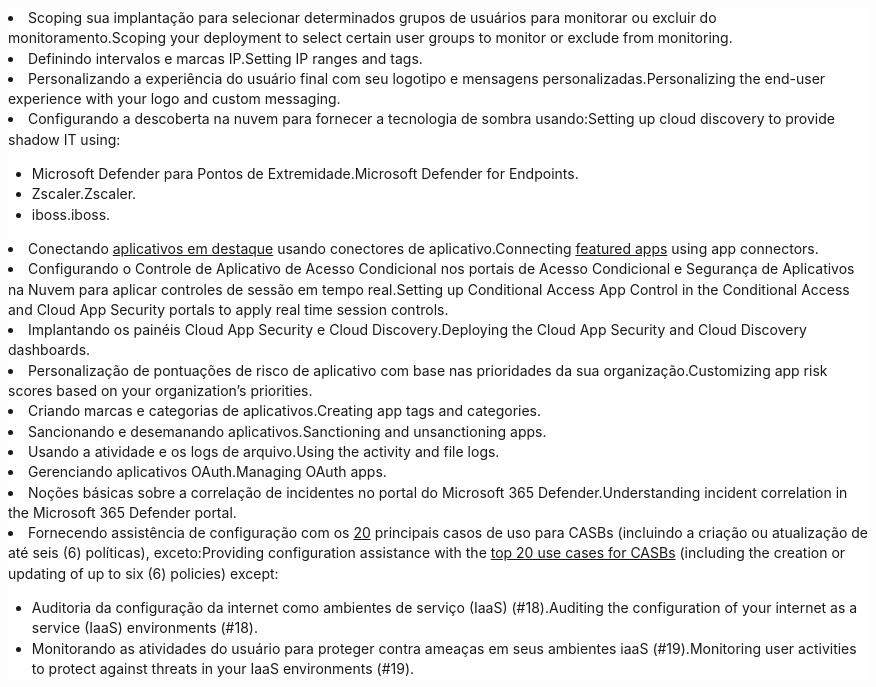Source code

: <li> <span data-ttu-id="f1b1f-286">Scoping sua implantação para selecionar determinados grupos de usuários para monitorar ou excluir do monitoramento.</span><span class="sxs-lookup"><span data-stu-id="f1b1f-286">Scoping your deployment to select certain user groups to monitor or exclude from monitoring.</span></span></li>
<li> <span data-ttu-id="f1b1f-287">Definindo intervalos e marcas IP.</span><span class="sxs-lookup"><span data-stu-id="f1b1f-287">Setting IP ranges and tags.</span></span></li>
<li> <span data-ttu-id="f1b1f-288">Personalizando a experiência do usuário final com seu logotipo e mensagens personalizadas.</span><span class="sxs-lookup"><span data-stu-id="f1b1f-288">Personalizing the end-user experience with your logo and custom messaging.</span></span></li>
</ul>
<li> <span data-ttu-id="f1b1f-289">Configurando a descoberta na nuvem para fornecer a tecnologia de sombra usando:</span><span class="sxs-lookup"><span data-stu-id="f1b1f-289">Setting up cloud discovery to provide shadow IT using:</span></span></li>
<ul>
<li> <span data-ttu-id="f1b1f-290">Microsoft Defender para Pontos de Extremidade.</span><span class="sxs-lookup"><span data-stu-id="f1b1f-290">Microsoft Defender for Endpoints.</span></span></li>
<li> <span data-ttu-id="f1b1f-291">Zscaler.</span><span class="sxs-lookup"><span data-stu-id="f1b1f-291">Zscaler.</span></span></li>
<li> <span data-ttu-id="f1b1f-292">iboss.</span><span class="sxs-lookup"><span data-stu-id="f1b1f-292">iboss.</span></span></li>
</ul>
<li> <span data-ttu-id="f1b1f-293">Conectando <a href="https://docs.microsoft.com/cloud-app-security/enable-instant-visibility-protection-and-governance-actions-for-your-apps">aplicativos em destaque</a> usando conectores de aplicativo.</span><span class="sxs-lookup"><span data-stu-id="f1b1f-293">Connecting <a href="https://docs.microsoft.com/cloud-app-security/enable-instant-visibility-protection-and-governance-actions-for-your-apps">featured apps</a> using app connectors.</span></span></li>
<li> <span data-ttu-id="f1b1f-294">Configurando o Controle de Aplicativo de Acesso Condicional nos portais de Acesso Condicional e Segurança de Aplicativos na Nuvem para aplicar controles de sessão em tempo real.</span><span class="sxs-lookup"><span data-stu-id="f1b1f-294">Setting up Conditional Access App Control in the Conditional Access and Cloud App Security portals to apply real time session controls.</span></span></li>
<li> <span data-ttu-id="f1b1f-295">Implantando os painéis Cloud App Security e Cloud Discovery.</span><span class="sxs-lookup"><span data-stu-id="f1b1f-295">Deploying the Cloud App Security and Cloud Discovery dashboards.</span></span></li>
<li> <span data-ttu-id="f1b1f-296">Personalização de pontuações de risco de aplicativo com base nas prioridades da sua organização.</span><span class="sxs-lookup"><span data-stu-id="f1b1f-296">Customizing app risk scores based on your organization’s priorities.</span></span></li>
<li> <span data-ttu-id="f1b1f-297">Criando marcas e categorias de aplicativos.</span><span class="sxs-lookup"><span data-stu-id="f1b1f-297">Creating app tags and categories.</span></span></li>
<li> <span data-ttu-id="f1b1f-298">Sancionando e desemanando aplicativos.</span><span class="sxs-lookup"><span data-stu-id="f1b1f-298">Sanctioning and unsanctioning apps.</span></span></li>
<li> <span data-ttu-id="f1b1f-299">Usando a atividade e os logs de arquivo.</span><span class="sxs-lookup"><span data-stu-id="f1b1f-299">Using the activity and file logs.</span></span></li>
<li> <span data-ttu-id="f1b1f-300">Gerenciando aplicativos OAuth.</span><span class="sxs-lookup"><span data-stu-id="f1b1f-300">Managing OAuth apps.</span></span></li>
<li> <span data-ttu-id="f1b1f-301">Noções básicas sobre a correlação de incidentes no portal do Microsoft 365 Defender.</span><span class="sxs-lookup"><span data-stu-id="f1b1f-301">Understanding incident correlation in the Microsoft 365 Defender portal.</span></span></li>
<li> <span data-ttu-id="f1b1f-302">Fornecendo assistência de configuração com os <a href="https://go.microsoft.com/fwlink/p/?LinkID=2103991">20</a> principais casos de uso para CASBs (incluindo a criação ou atualização de até seis (6) políticas), exceto:</span><span class="sxs-lookup"><span data-stu-id="f1b1f-302">Providing configuration assistance with the <a href="https://go.microsoft.com/fwlink/p/?LinkID=2103991">top 20 use cases for CASBs</a> (including the creation or updating of up to six (6) policies) except:</span></span> </li>
<ul>
<li> <span data-ttu-id="f1b1f-303">Auditoria da configuração da internet como ambientes de serviço (IaaS) (#18).</span><span class="sxs-lookup"><span data-stu-id="f1b1f-303">Auditing the configuration of your internet as a service (IaaS) environments (#18).</span></span></li>
<li> <span data-ttu-id="f1b1f-304">Monitorando as atividades do usuário para proteger contra ameaças em seus ambientes iaaS (#19).</span><span class="sxs-lookup"><span data-stu-id="f1b1f-304">Monitoring user activities to protect against threats in your IaaS environments (#19).</span></span></li>
</ul>
</ul>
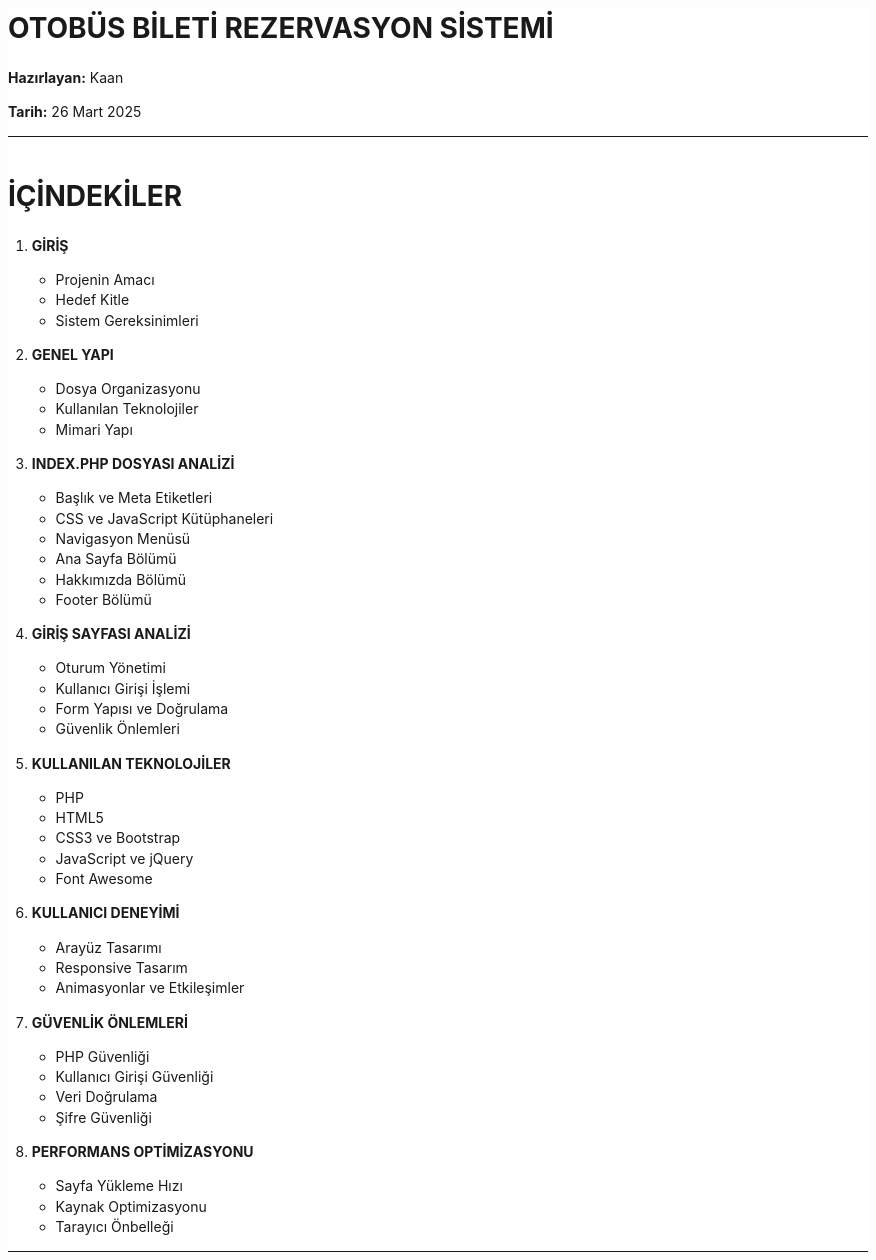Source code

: # OTOBÜS BİLETİ REZERVASYON SİSTEMİ

**Hazırlayan:** Kaan

**Tarih:** 26 Mart 2025

---

# İÇİNDEKİLER

1. **GİRİŞ**
   - Projenin Amacı
   - Hedef Kitle
   - Sistem Gereksinimleri

2. **GENEL YAPI**
   - Dosya Organizasyonu
   - Kullanılan Teknolojiler
   - Mimari Yapı

3. **INDEX.PHP DOSYASI ANALİZİ**
   - Başlık ve Meta Etiketleri
   - CSS ve JavaScript Kütüphaneleri
   - Navigasyon Menüsü
   - Ana Sayfa Bölümü
   - Hakkımızda Bölümü
   - Footer Bölümü

4. **GİRİŞ SAYFASI ANALİZİ**
   - Oturum Yönetimi
   - Kullanıcı Girişi İşlemi
   - Form Yapısı ve Doğrulama
   - Güvenlik Önlemleri

5. **KULLANILAN TEKNOLOJİLER**
   - PHP
   - HTML5
   - CSS3 ve Bootstrap
   - JavaScript ve jQuery
   - Font Awesome

6. **KULLANICI DENEYİMİ**
   - Arayüz Tasarımı
   - Responsive Tasarım
   - Animasyonlar ve Etkileşimler

7. **GÜVENLİK ÖNLEMLERİ**
   - PHP Güvenliği
   - Kullanıcı Girişi Güvenliği
   - Veri Doğrulama
   - Şifre Güvenliği

8. **PERFORMANS OPTİMİZASYONU**
   - Sayfa Yükleme Hızı
   - Kaynak Optimizasyonu
   - Tarayıcı Önbelleği

---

···

_BRIEF_. Revise the data above by replacing "Bölümü" with "Kısmı" and leaving everything else unchanged. Omit the pictures from your answer.

_TASK OUTPUT_.
Source code

: <li> <span data-ttu-id="f1b1f-286">Scoping sua implantação para selecionar determinados grupos de usuários para monitorar ou excluir do monitoramento.</span><span class="sxs-lookup"><span data-stu-id="f1b1f-286">Scoping your deployment to select certain user groups to monitor or exclude from monitoring.</span></span></li>
<li> <span data-ttu-id="f1b1f-287">Definindo intervalos e marcas IP.</span><span class="sxs-lookup"><span data-stu-id="f1b1f-287">Setting IP ranges and tags.</span></span></li>
<li> <span data-ttu-id="f1b1f-288">Personalizando a experiência do usuário final com seu logotipo e mensagens personalizadas.</span><span class="sxs-lookup"><span data-stu-id="f1b1f-288">Personalizing the end-user experience with your logo and custom messaging.</span></span></li>
</ul>
<li> <span data-ttu-id="f1b1f-289">Configurando a descoberta na nuvem para fornecer a tecnologia de sombra usando:</span><span class="sxs-lookup"><span data-stu-id="f1b1f-289">Setting up cloud discovery to provide shadow IT using:</span></span></li>
<ul>
<li> <span data-ttu-id="f1b1f-290">Microsoft Defender para Pontos de Extremidade.</span><span class="sxs-lookup"><span data-stu-id="f1b1f-290">Microsoft Defender for Endpoints.</span></span></li>
<li> <span data-ttu-id="f1b1f-291">Zscaler.</span><span class="sxs-lookup"><span data-stu-id="f1b1f-291">Zscaler.</span></span></li>
<li> <span data-ttu-id="f1b1f-292">iboss.</span><span class="sxs-lookup"><span data-stu-id="f1b1f-292">iboss.</span></span></li>
</ul>
<li> <span data-ttu-id="f1b1f-293">Conectando <a href="https://docs.microsoft.com/cloud-app-security/enable-instant-visibility-protection-and-governance-actions-for-your-apps">aplicativos em destaque</a> usando conectores de aplicativo.</span><span class="sxs-lookup"><span data-stu-id="f1b1f-293">Connecting <a href="https://docs.microsoft.com/cloud-app-security/enable-instant-visibility-protection-and-governance-actions-for-your-apps">featured apps</a> using app connectors.</span></span></li>
<li> <span data-ttu-id="f1b1f-294">Configurando o Controle de Aplicativo de Acesso Condicional nos portais de Acesso Condicional e Segurança de Aplicativos na Nuvem para aplicar controles de sessão em tempo real.</span><span class="sxs-lookup"><span data-stu-id="f1b1f-294">Setting up Conditional Access App Control in the Conditional Access and Cloud App Security portals to apply real time session controls.</span></span></li>
<li> <span data-ttu-id="f1b1f-295">Implantando os painéis Cloud App Security e Cloud Discovery.</span><span class="sxs-lookup"><span data-stu-id="f1b1f-295">Deploying the Cloud App Security and Cloud Discovery dashboards.</span></span></li>
<li> <span data-ttu-id="f1b1f-296">Personalização de pontuações de risco de aplicativo com base nas prioridades da sua organização.</span><span class="sxs-lookup"><span data-stu-id="f1b1f-296">Customizing app risk scores based on your organization’s priorities.</span></span></li>
<li> <span data-ttu-id="f1b1f-297">Criando marcas e categorias de aplicativos.</span><span class="sxs-lookup"><span data-stu-id="f1b1f-297">Creating app tags and categories.</span></span></li>
<li> <span data-ttu-id="f1b1f-298">Sancionando e desemanando aplicativos.</span><span class="sxs-lookup"><span data-stu-id="f1b1f-298">Sanctioning and unsanctioning apps.</span></span></li>
<li> <span data-ttu-id="f1b1f-299">Usando a atividade e os logs de arquivo.</span><span class="sxs-lookup"><span data-stu-id="f1b1f-299">Using the activity and file logs.</span></span></li>
<li> <span data-ttu-id="f1b1f-300">Gerenciando aplicativos OAuth.</span><span class="sxs-lookup"><span data-stu-id="f1b1f-300">Managing OAuth apps.</span></span></li>
<li> <span data-ttu-id="f1b1f-301">Noções básicas sobre a correlação de incidentes no portal do Microsoft 365 Defender.</span><span class="sxs-lookup"><span data-stu-id="f1b1f-301">Understanding incident correlation in the Microsoft 365 Defender portal.</span></span></li>
<li> <span data-ttu-id="f1b1f-302">Fornecendo assistência de configuração com os <a href="https://go.microsoft.com/fwlink/p/?LinkID=2103991">20</a> principais casos de uso para CASBs (incluindo a criação ou atualização de até seis (6) políticas), exceto:</span><span class="sxs-lookup"><span data-stu-id="f1b1f-302">Providing configuration assistance with the <a href="https://go.microsoft.com/fwlink/p/?LinkID=2103991">top 20 use cases for CASBs</a> (including the creation or updating of up to six (6) policies) except:</span></span> </li>
<ul>
<li> <span data-ttu-id="f1b1f-303">Auditoria da configuração da internet como ambientes de serviço (IaaS) (#18).</span><span class="sxs-lookup"><span data-stu-id="f1b1f-303">Auditing the configuration of your internet as a service (IaaS) environments (#18).</span></span></li>
<li> <span data-ttu-id="f1b1f-304">Monitorando as atividades do usuário para proteger contra ameaças em seus ambientes iaaS (#19).</span><span class="sxs-lookup"><span data-stu-id="f1b1f-304">Monitoring user activities to protect against threats in your IaaS environments (#19).</span></span></li>
</ul>
</ul>
Source code

: # OTOBÜS BİLETİ REZERVASYON SİSTEMİ

**Hazırlayan:** Kaan

**Tarih:** 26 Mart 2025

---

# İÇİNDEKİLER

1. **GİRİŞ**
   - Projenin Amacı
   - Hedef Kitle
   - Sistem Gereksinimleri

2. **GENEL YAPI**
   - Dosya Organizasyonu
   - Kullanılan Teknolojiler
   - Mimari Yapı

3. **INDEX.PHP DOSYASI ANALİZİ**
   - Başlık ve Meta Etiketleri
   - CSS ve JavaScript Kütüphaneleri
   - Navigasyon Menüsü
   - Ana Sayfa Kısmı
   - Hakkımızda Kısmı
   - Footer Kısmı

4. **GİRİŞ SAYFASI ANALİZİ**
   - Oturum Yönetimi
   - Kullanıcı Girişi İşlemi
   - Form Yapısı ve Doğrulama
   - Güvenlik Önlemleri

5. **KULLANILAN TEKNOLOJİLER**
   - PHP
   - HTML5
   - CSS3 ve Bootstrap
   - JavaScript ve jQuery
   - Font Awesome

6. **KULLANICI DENEYİMİ**
   - Arayüz Tasarımı
   - Responsive Tasarım
   - Animasyonlar ve Etkileşimler

7. **GÜVENLİK ÖNLEMLERİ**
   - PHP Güvenliği
   - Kullanıcı Girişi Güvenliği
   - Veri Doğrulama
   - Şifre Güvenliği

8. **PERFORMANS OPTİMİZASYONU**
   - Sayfa Yükleme Hızı
   - Kaynak Optimizasyonu
   - Tarayıcı Önbelleği

---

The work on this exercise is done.